Belum lagi lembaga nonformal masyarakat yang juga turut dipertanyakan kinerja dan keberpihakannya dalam tata interaksi dan komunikasi budaya.

Bukan mustahil apa yang dikhawatirkan tentang kehidupan yang hedoisme, individualis akan berlanjut pada barbarisme perilaku ketika berada di tengah-tengah masyarakat yang sebelumnya sangat toleran, frendly dan humanis.

Kearifan dalam perilaku adat juga mengalami evolusi yang sangat drastis mulai dari acara perkawinan hingga tujuh hari anak (turunmani).

Sebagaimana ajaran Islam yang kemudian menjadi bagian integral nilai dalam ke-Gayo-an hanya acara perkawinan sajalah yang layak dan dianjurkan untuk mengadakan pesta (syi’ar) seluas-luasnya, baik dengan mengadakan hiburan tertentu atau dengan pesta yang meriah sesuai norma.

Sebaliknya, acara tujuh hari anak (turunmani) atau khitanan justru tidak dianjurkan dengan mengadakan pesta selayaknya pesta perkawinan.
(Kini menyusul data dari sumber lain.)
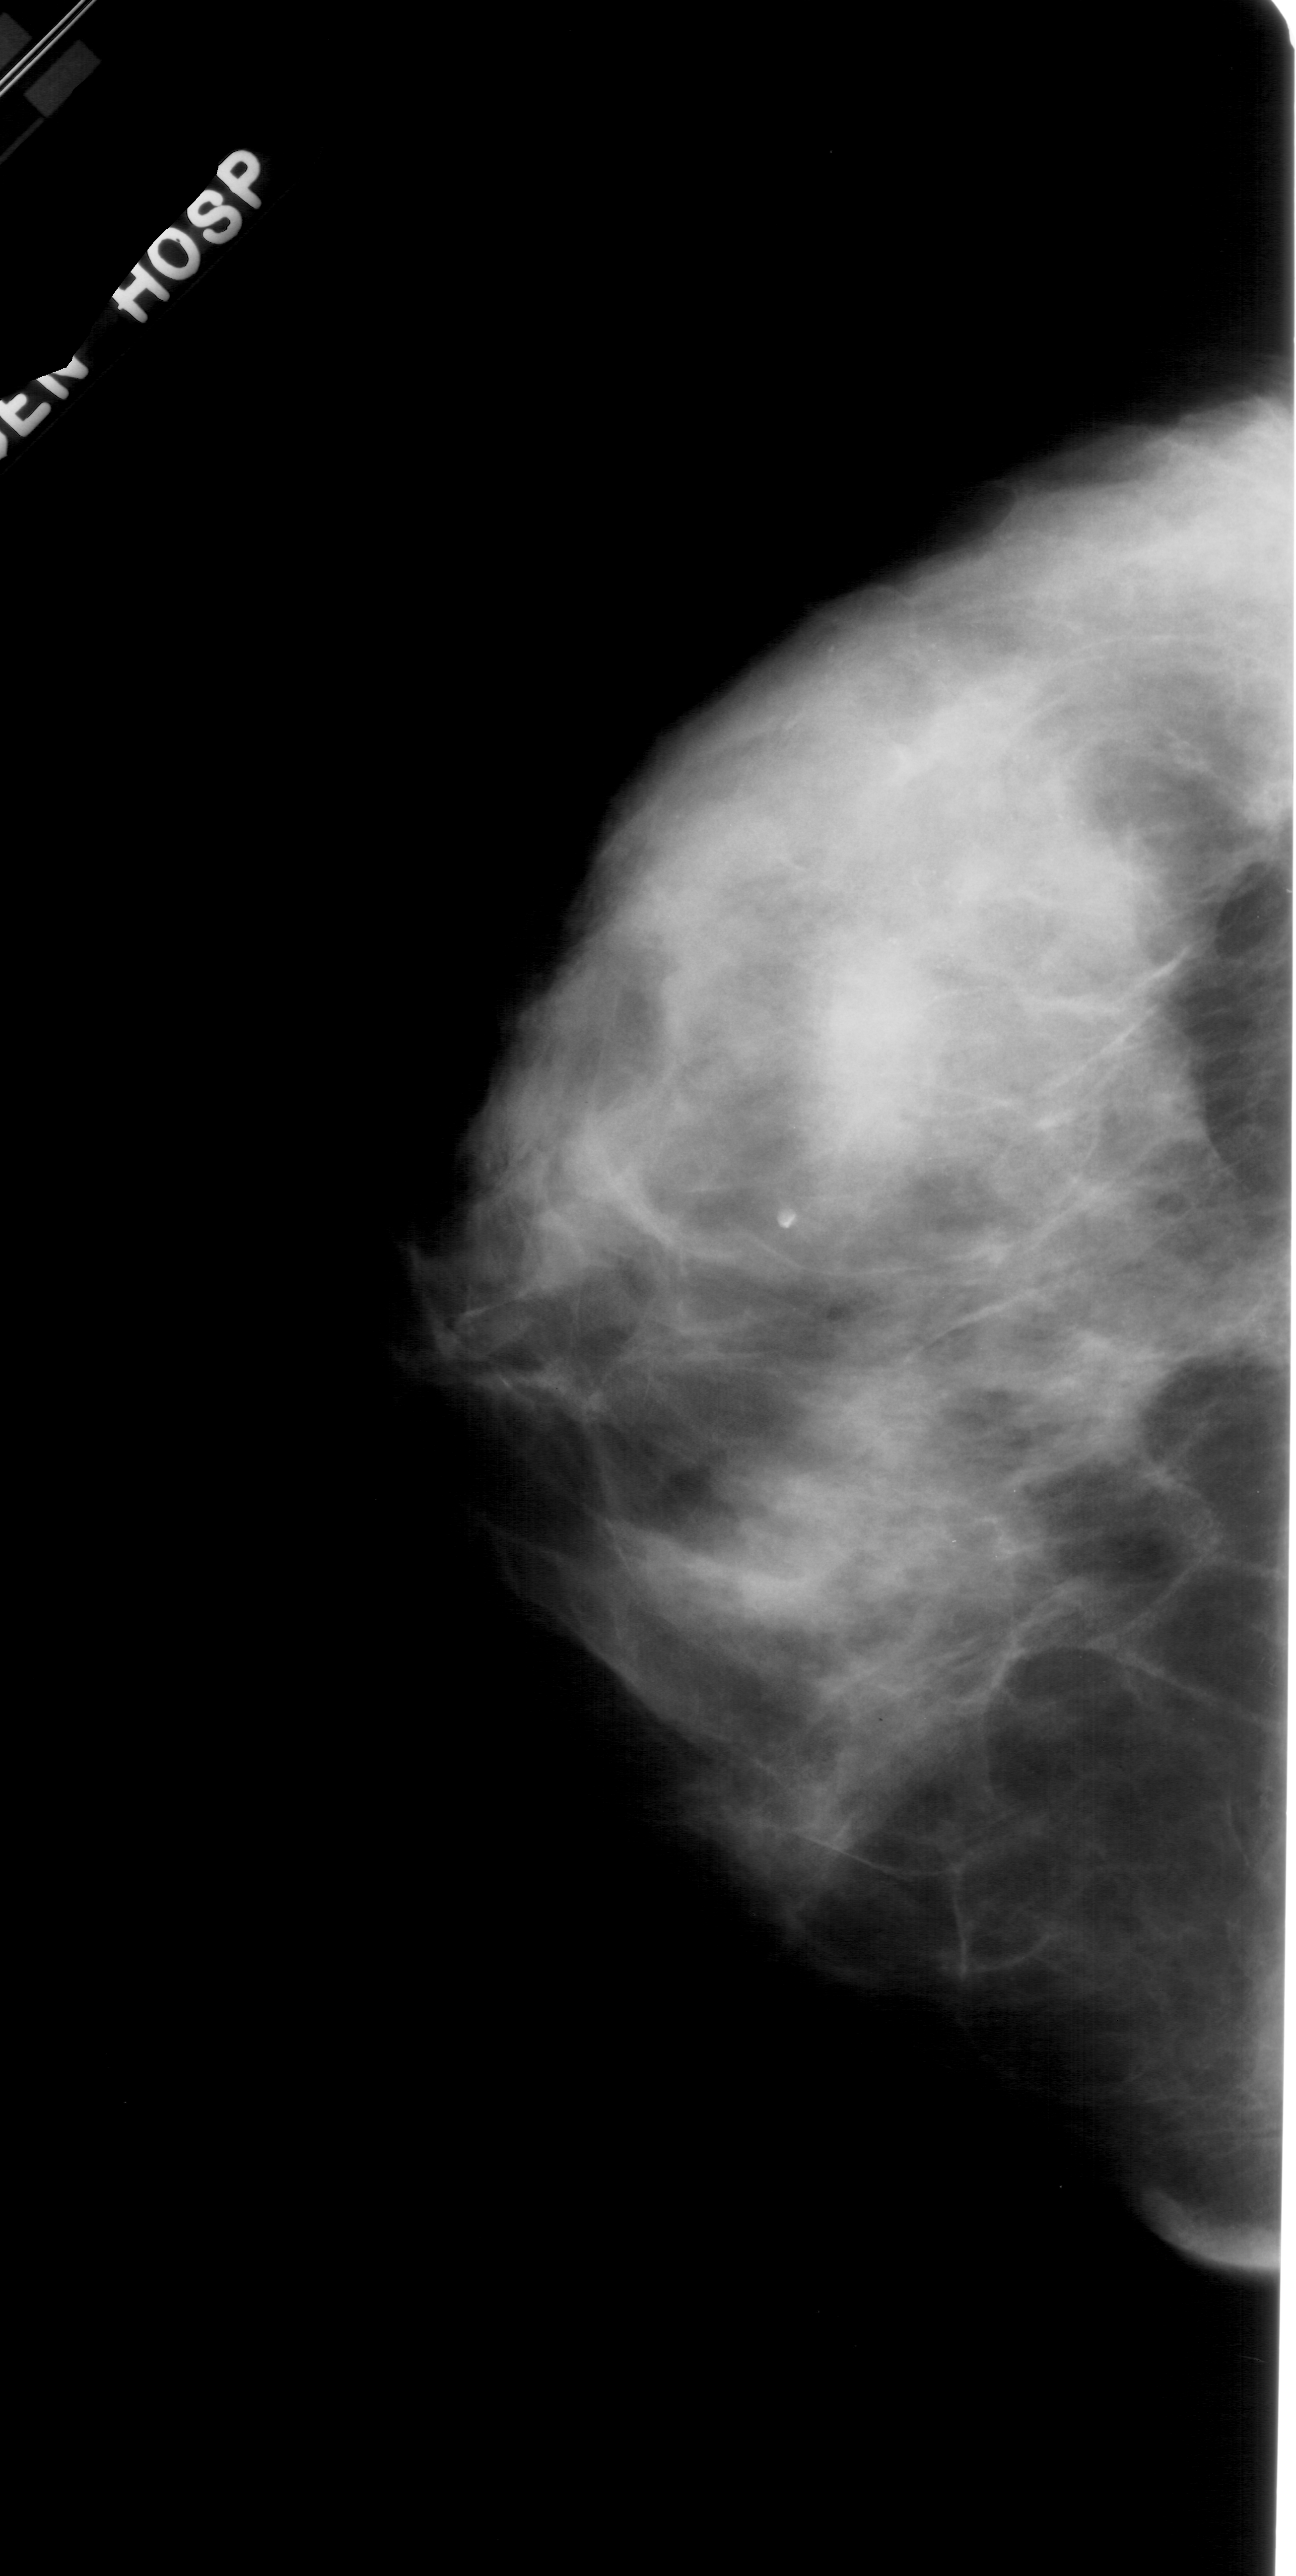
Scanned film-screen mammogram. Left breast. CC view. Breast composition: extremely dense (BI-RADS density category 4 of 4). 1296 × 2576 image matrix.
Marked abnormalities (boxes around the expert regions of interest):
- calcifications, morphology punctate, distribution segmental; BI-RADS assessment category 4; pathology result (as recorded, not read from the image): benign: bounding box <878,627,1141,1054> (left, top, right, bottom; pixels)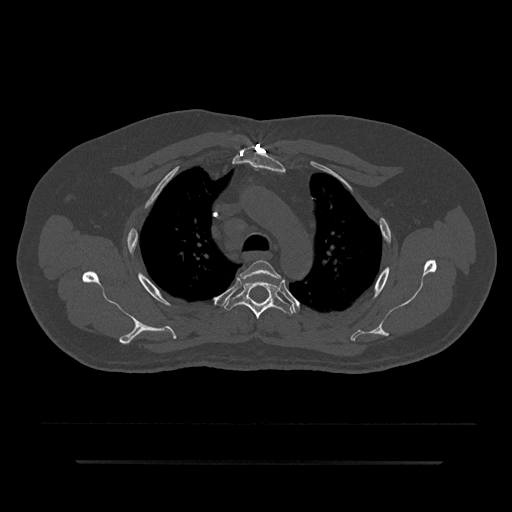
CT including the spine, one axial slice. Position 628 of 797 along the scan axis. 120 kVp. Bone window (W 1800 / L 400 HU). 0.5 mm slice thickness. 512 × 512 image matrix. Male patient, age 59 years. Case-level facts recorded for this patient, not image findings: primary cancer: bile ducts; vertebrae with lytic lesions (as recorded): T10.
Annotated regions visible in this slice (semi-automatically segmented with operator editing):
- T3 vertebra: bounding box <240,260,283,282> (left, top, right, bottom; pixels)
- T4 vertebra: <223,277,294,319>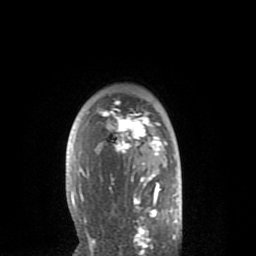
Breast MRI (dynamic contrast-enhanced), one axial slice; position 59 of 80 along the scan axis; cropped to one breast; dynamic contrast-enhanced series, time point 2 of 8 at this slice position (early post-contrast); 1.5 T; TE 2.6 ms, TR 6.1 ms; 2 mm slice thickness; 256 × 256 image matrix, field of view 160 × 160 mm. Female patient.
Outlined on this slice (semi-automatic segmentation, software-assisted and operator-edited):
- enhancing-tissue mask used for the functional tumour volume (all voxels passing the contrast-enhancement thresholds inside the analysis volume; usually the tumour): bounding box [x1, y1, x2, y2] px = [71, 100, 168, 235]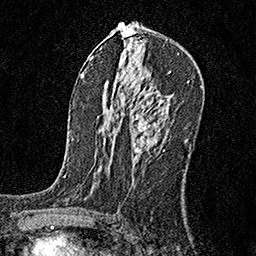
Breast MRI, one axial slice. Position 97 of 160 along the scan axis. Cropped to one breast. Dynamic contrast-enhanced series, time point 2 of 6 at this slice position (early post-contrast). 1.5 T. TE 3.5 ms, TR 7.2 ms. 256 × 256 image matrix. Female patient.
Outlined on this slice (semi-automatic segmentation, software-assisted and operator-edited):
- enhancing-tissue mask used for the functional tumour volume (all voxels passing the contrast-enhancement thresholds inside the analysis volume; usually the tumour): bounding box (x1, y1, x2, y2) in pixels: (132, 109, 164, 153)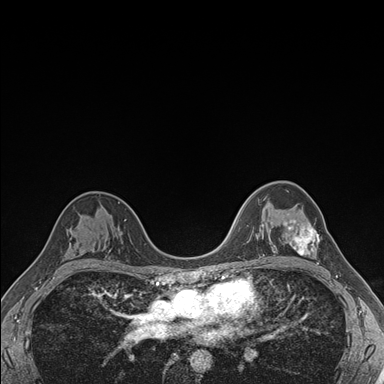
Breast MRI (dynamic contrast-enhanced), one axial slice; slice 111 of 176 in the series (ordered by position); dynamic contrast-enhanced series, time point 2 of 7 at this slice position (early post-contrast); 1.5 T; TE 1.5 ms, TR 4.1 ms; 1.1 mm slice thickness; 384 × 384 image matrix. Female patient.
Structures marked on this image (semi-automatic segmentation, software-assisted and operator-edited):
- enhancing-tissue mask used for the functional tumour volume (all voxels passing the contrast-enhancement thresholds inside the analysis volume; usually the tumour): bounding box <284,214,320,264> (left, top, right, bottom; pixels)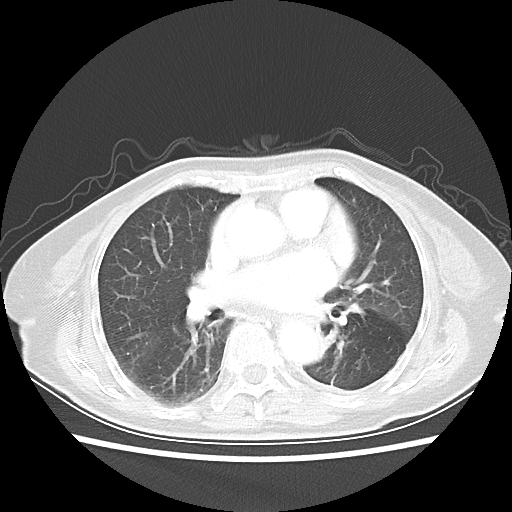
Chest CT, one axial slice. Position 25 of 50 along the scan axis. Lung window (W 1500 / L -600 HU). 512 × 512 image matrix, field of view 335 × 335 mm. Female patient, age 81 years. Case-level facts recorded for this patient, not image findings: clinical TNM (as recorded): T2 N0 M1a.
Structures marked on this image (rectangle marked by the reading radiologist):
- lung tumour (recorded histology: squamous cell carcinoma): box from (x=305, y=315) to (x=346, y=371) px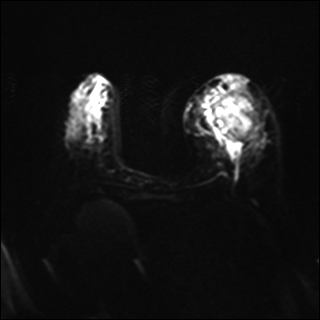
Breast MRI, one axial slice. Diffusion-weighted series; image 2 of 4 stored at this slice position (different b-values; order by instance number). 1.5 T. 320 × 320 image matrix, field of view 320 × 320 mm. Female patient.
Structures marked on this image (manually delineated by an expert):
- tumour on diffusion-weighted imaging: bounding box [x1, y1, x2, y2] px = [214, 93, 258, 139]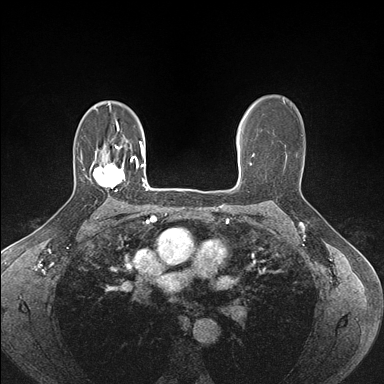
Breast MRI (dynamic contrast-enhanced), one axial slice. Position 110 of 176 along the scan axis. Dynamic contrast-enhanced series, time point 2 of 7 at this slice position (early post-contrast). 1.5 T. TE 1.5 ms, TR 4.1 ms. 384 × 384 image matrix, field of view 320 × 320 mm. Female patient.
Annotated regions visible in this slice (semi-automatic segmentation, software-assisted and operator-edited):
- enhancing-tissue mask used for the functional tumour volume (all voxels passing the contrast-enhancement thresholds inside the analysis volume; usually the tumour): box from (x=92, y=156) to (x=133, y=191) px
Yang terjadi saat ini justru tujuh hari anak (turunmani) pun dipestakan dengan iringan musik organ tunggal yang hiruk.

Sehingga ambivalinisme terbentuk seolah semua menjadi biasa dan kemudian terbiasa, padahal ajaran agama dan budaya yang tidak memberi ruang untuk itu.

Kita juga patut bertanya tentang eksistensi dan peran lembaga Majelis Adat atau unsur sarakopat seperti reje, imem, petue, dan rakyat dalam menyikapi ini.

Sejauh ini di empat kabupaten Gayo dalam amatan penulis lembaga dan unsur sarakopat tersebut hanyalah pelengkap dalam struktur kepemerintahan saja, belum menyentuh pada tata perilaku dan keandilan dalam pembentukan akhlak sosial.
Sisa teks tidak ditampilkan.